• _YOUR ASSIGNMENT_: Work through the records below and copy every line that includes "horas".

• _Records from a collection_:
= = = =

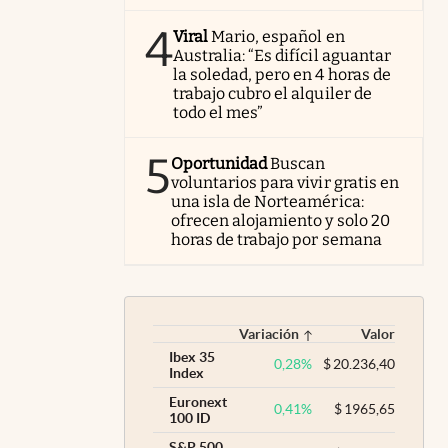
4
Viral
Mario, español en
Australia: “Es difícil aguantar
la soledad, pero en 4 horas de
trabajo cubro el alquiler de
todo el mes”
5
Oportunidad
Buscan
voluntarios para vivir gratis en
una isla de Norteamérica:
ofrecen alojamiento y solo 20
horas de trabajo por semana
Variación
Valor
Ibex 35
0,28
%
$
20.236,40
Index
Euronext
0,41
%
$
1965,65
100 ID
S&P 500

= = = =

• _SOLUTION FOR THIS TASK_:
la soledad, pero en 4 horas de
horas de trabajo por semana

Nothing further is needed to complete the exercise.